彼女は存在しない 浦賀和宏

私個人の読書備忘録として書いていこうかと思って始めました。

さっそくですが、本日読了した浦賀和宏「彼女は存在しない」について

ネタバレ含むので、これから読む予定だったりする方は”戻る”お願いします。



基本的には根本と香奈子という二人の視点を通して交互にストーリーが進んでいきます。
いわゆる”叙述トリックが使われている作品”だろうと思いながら読み始めたので、私としてはもしかしたら同時に進んでいるように見えて違う時間軸ではないのか?とかこの香奈子が実は根本の妹の亜矢子なのではないか?と

そして本編に散りばめられた、亜矢子の携帯ストラップの色とか自室にあった小説や雑誌についての記述その他諸々の伏線となりそうな小ネタを読みながら、香奈子と亜矢子が同一人物というのは中盤辺りで確信しました。(と同時に時間軸がずれているって線は無いなというのも確信)

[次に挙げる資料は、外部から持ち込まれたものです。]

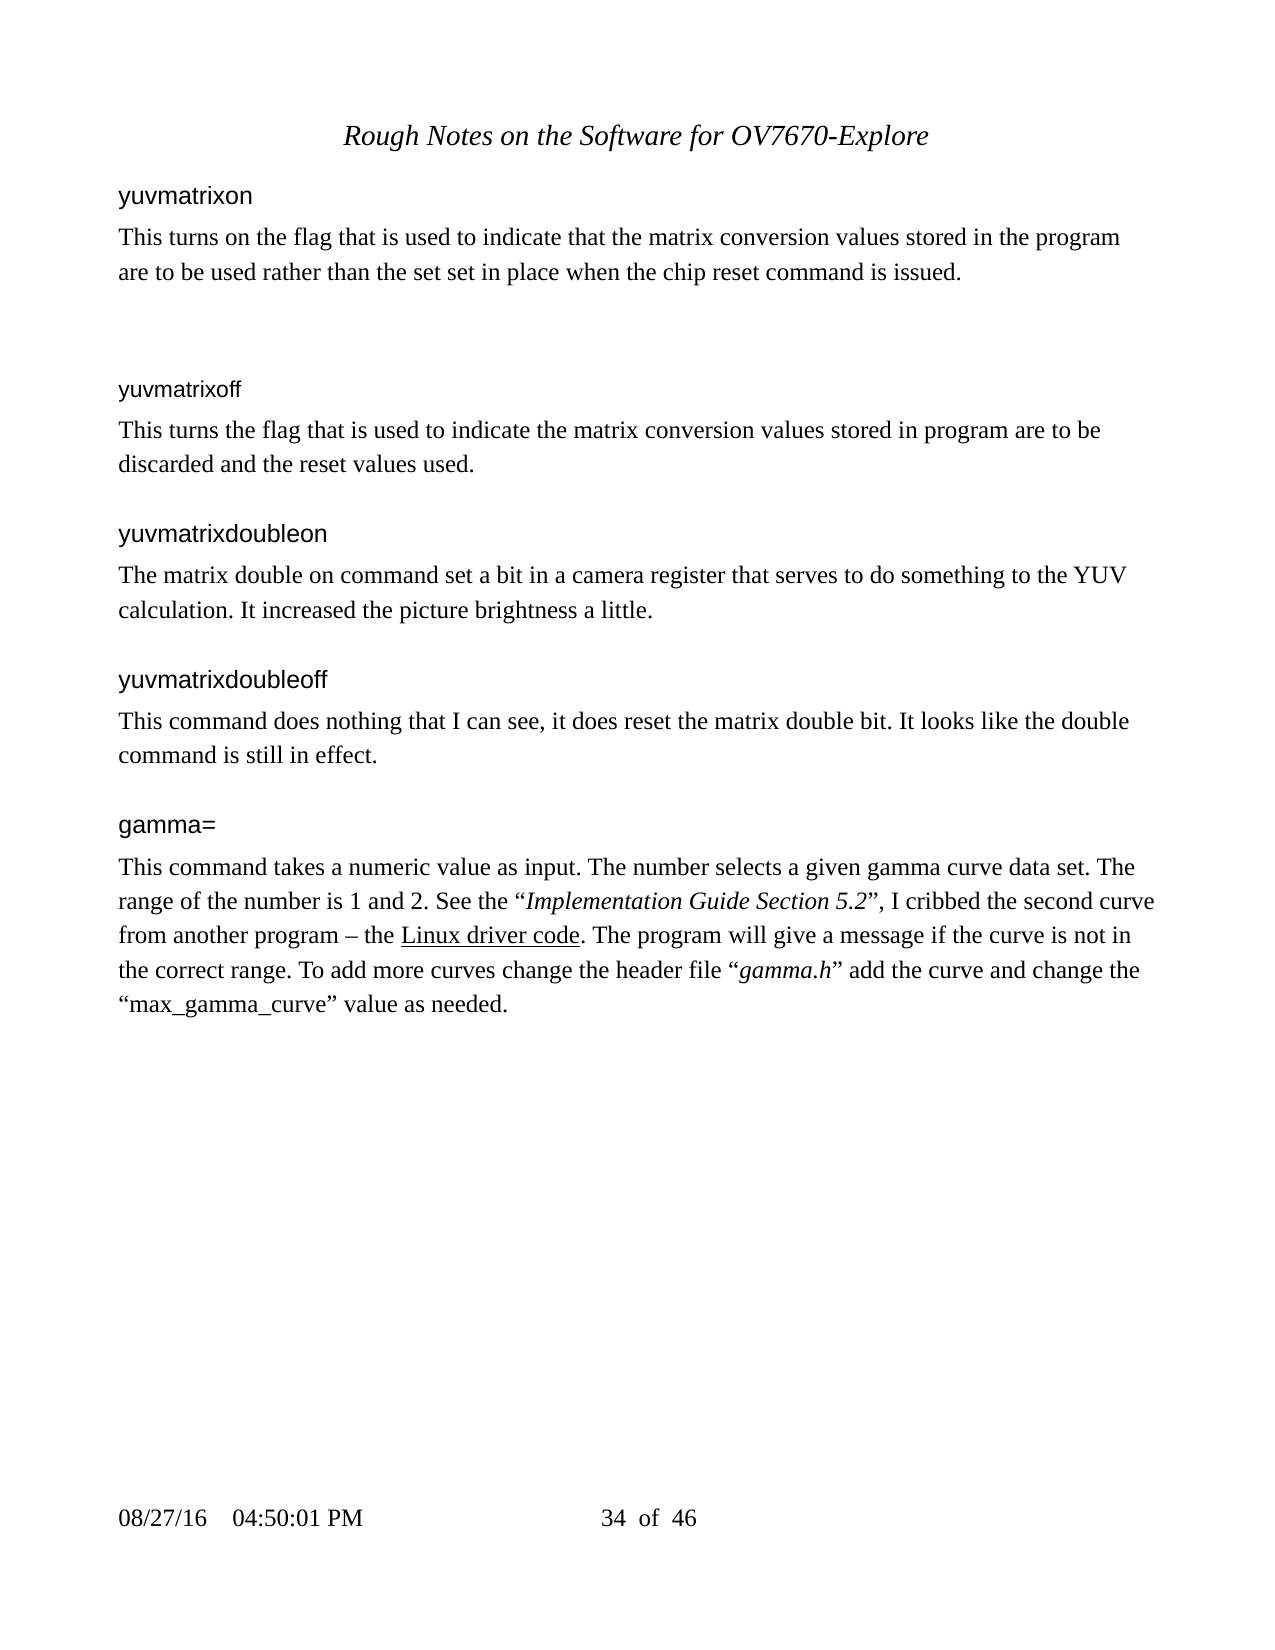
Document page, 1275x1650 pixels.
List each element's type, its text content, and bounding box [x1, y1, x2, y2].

text This command takes a numeric value as input. The number selects a given gamma curve data set. The range of the number is 1 and 2. See the “Implementation Guide Section 5.2”, I cribbed the second curve from another program – the Linux driver code. The program will give a message if the curve is not in the correct range. To add more curves change the header file “gamma.h” add the curve and change the “max_gamma_curve” value as needed. [118, 852, 1157, 1018]
text This command does nothing that I can see, it does reset the matrix double bit. It looks like the double command is still in effect. [118, 706, 1157, 769]
subtitle yuvmatrixoff [118, 376, 1157, 402]
text The matrix double on command set a bit in a camera register that serves to do something to the YUV calculation. It increased the picture brightness a little. [118, 560, 1157, 623]
text This turns the flag that is used to indicate the matrix conversion values stored in program are to be discarded and the reset values used. [118, 415, 1157, 478]
subtitle yuvmatrixdoubleon [118, 519, 1157, 548]
subtitle gamma= [118, 810, 1157, 839]
subtitle yuvmatrixon [118, 181, 1157, 210]
subtitle yuvmatrixdoubleoff [118, 665, 1157, 693]
text This turns on the flag that is used to indicate that the matrix conversion values stored in the program are to be used rather than the set set in place when the chip reset command is issued. [118, 222, 1157, 286]
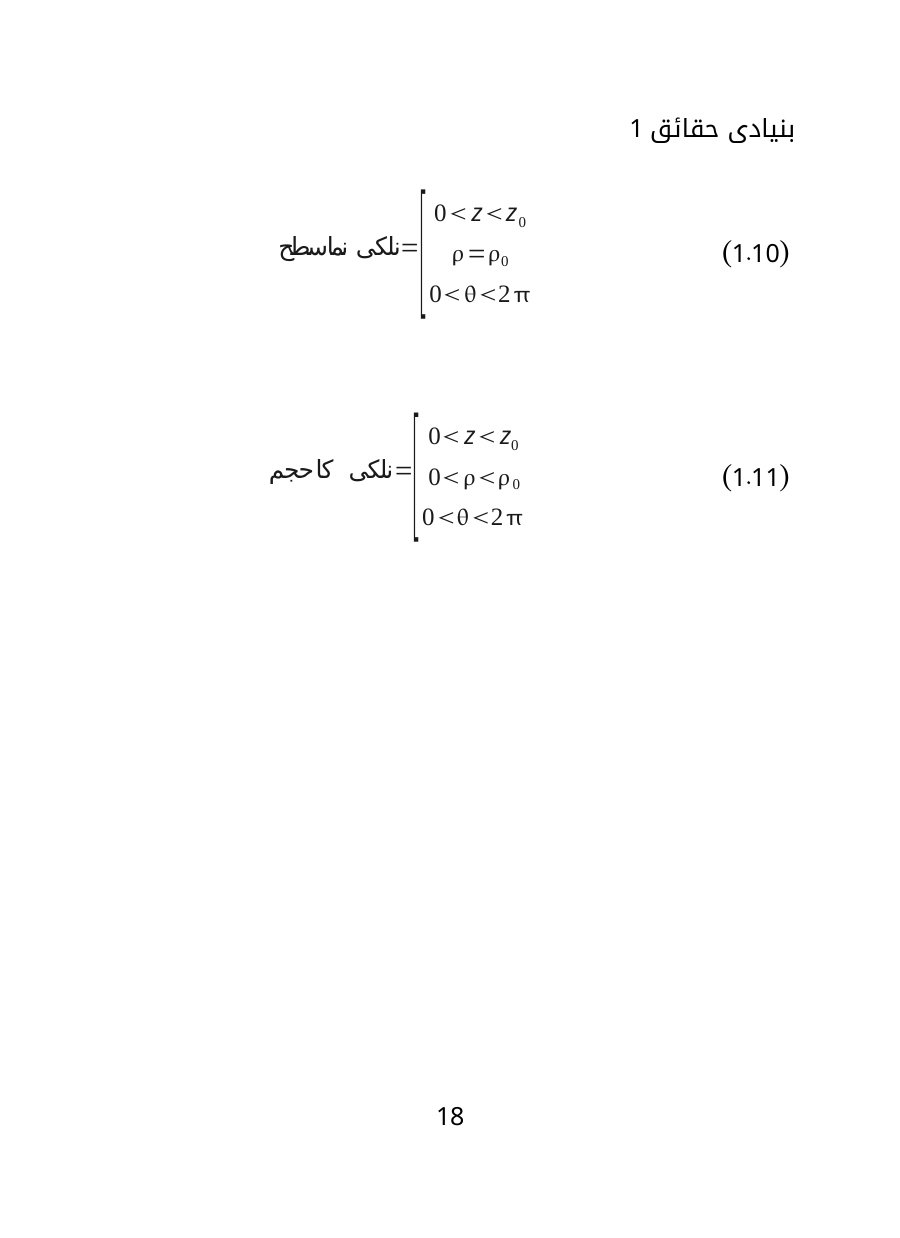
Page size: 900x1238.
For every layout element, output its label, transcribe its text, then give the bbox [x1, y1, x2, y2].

しかし、根本が性的虐待の被害者であったということにはびっくり。
以前読んだ浦賀和宏氏の作品も、あたかも女性を男性であるかのように見せかける叙述トリックを使っていたので、そういった形のトリックが使われているかなとは思っていましたが、そこで来るとは…。


読み終えて思うのは、作中の半分を占める香奈子も根本もとうてい幸せとは思えない結末を迎えて終わってしまった事に対する後味の悪さはなんとも言えません。


ここ最近ですが、叙述トリックが凄い!シリーズを読み漁っていたせいか、わりと早い段階で気づいてしまいましたが、普通に読んでいれば最後に驚かされるだろうと思います。ただなかなか人には薦めづらい作品ではありますね。